SMS Goiânia - Secretaria Municipal de Saúde de Goiânia (GO) — Prova 2020
Paciente de 40 anos, com prole constituída, com diagnóstico de adenocarcinoma in situ de colo uterino com margens livres em conização. Qual é a próxima conduta?
Adenocarcinoma in situ cervical com margens livres em conização, em paciente com prole constituída → histerectomia simples.
Em pacientes com adenocarcinoma in situ de colo uterino, especialmente aquelas com prole já constituída e margens livres após conização, a histerectomia simples é a conduta definitiva e mais apropriada. A conização é diagnóstica e terapêutica, mas a histerectomia oferece a remoção completa do útero, eliminando o risco de doença residual ou recorrência no colo uterino remanescente.

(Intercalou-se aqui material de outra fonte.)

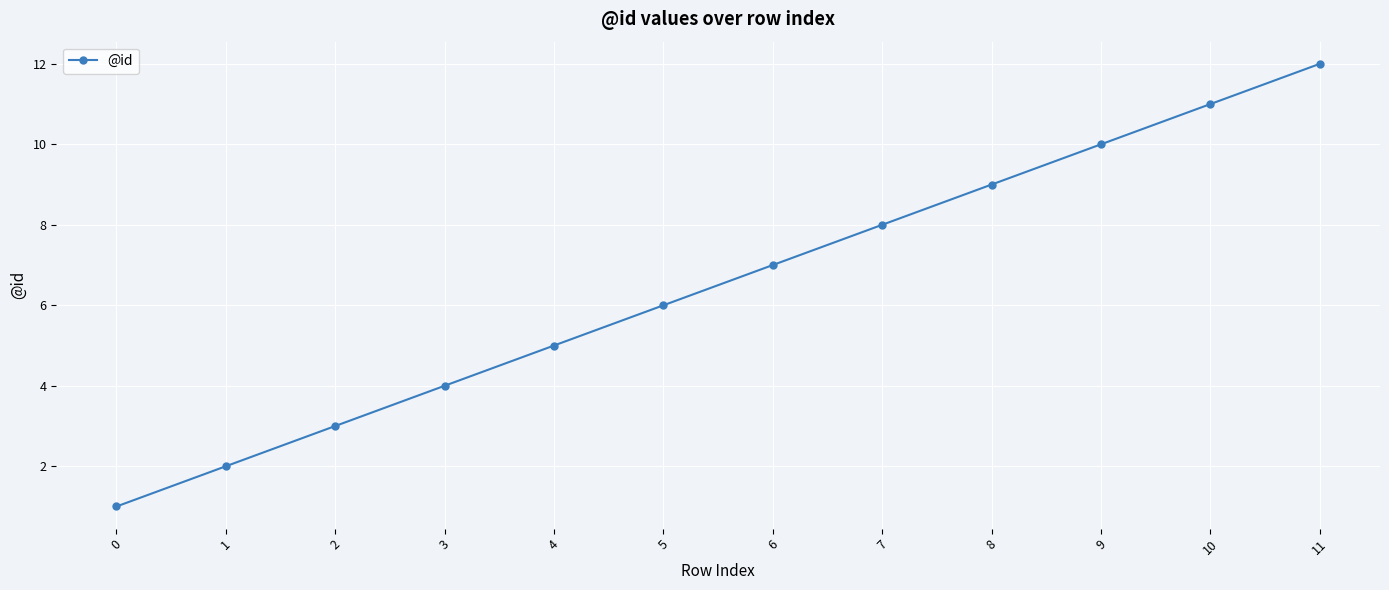

What is the difference between the maximum and minimum values?

11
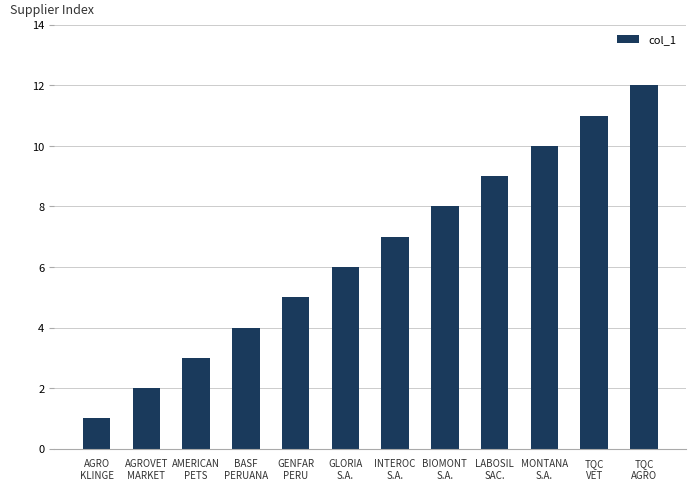

List the labels in order of value, largest first.

TQC
AGRO, TQC
VET, MONTANA
S.A., LABOSIL
SAC., BIOMONT
S.A., INTEROC
S.A., GLORIA
S.A., GENFAR
PERU, BASF
PERUANA, AMERICAN
PETS, AGROVET
MARKET, AGRO
KLINGE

O adenocarcinoma in situ (AIS) de colo uterino é uma lesão precursora do adenocarcinoma invasivo, caracterizada pela proliferação de células glandulares atípicas confinadas à membrana basal. Sua prevalência tem aumentado, e o diagnóstico é feito por biópsia após achados anormais em exames de rastreamento. É crucial para residentes compreenderem o manejo adequado, pois difere do carcinoma escamoso in situ em alguns aspectos. A conização cervical é o procedimento diagnóstico e terapêutico inicial para o AIS. No entanto, devido à natureza multifocal do AIS e à sua tendência de envolver as criptas glandulares mais profundamente, a avaliação das margens é particularmente importante. Mesmo com margens livres, há um risco de doença residual ou recorrência, o que torna a conduta subsequente um ponto chave. Para pacientes com prole constituída e AIS com margens livres após conização, a histerectomia simples é a conduta de escolha, oferecendo a erradicação completa da doença e minimizando o risco de recorrência. Em mulheres que desejam preservar a fertilidade, a conização com margens livres e acompanhamento rigoroso pode ser uma opção, mas exige uma avaliação cuidadosa e individualizada dos riscos e benefícios.
Margens livres na conização indicam que todo o tecido lesional visível foi removido, o que é um bom prognóstico. No entanto, para adenocarcinoma in situ, devido à sua natureza multifocal e potencial de extensão para as criptas glandulares, a histerectomia é frequentemente recomendada mesmo com margens livres em pacientes com prole constituída.
A conização pode ser considerada tratamento definitivo para adenocarcinoma in situ apenas em pacientes jovens que desejam preservar a fertilidade, desde que as margens sejam amplas e livres, e haja acompanhamento rigoroso. Nesses casos, a decisão é individualizada e exige discussão detalhada dos riscos e benefícios.
A histerectomia simples remove o útero e o colo uterino. A cirurgia de Wertheim (histerectomia radical) é um procedimento mais extenso que remove o útero, colo, paramétrios, terço superior da vagina e linfonodos pélvicos, sendo indicada para câncer cervical invasivo, não para lesões in situ.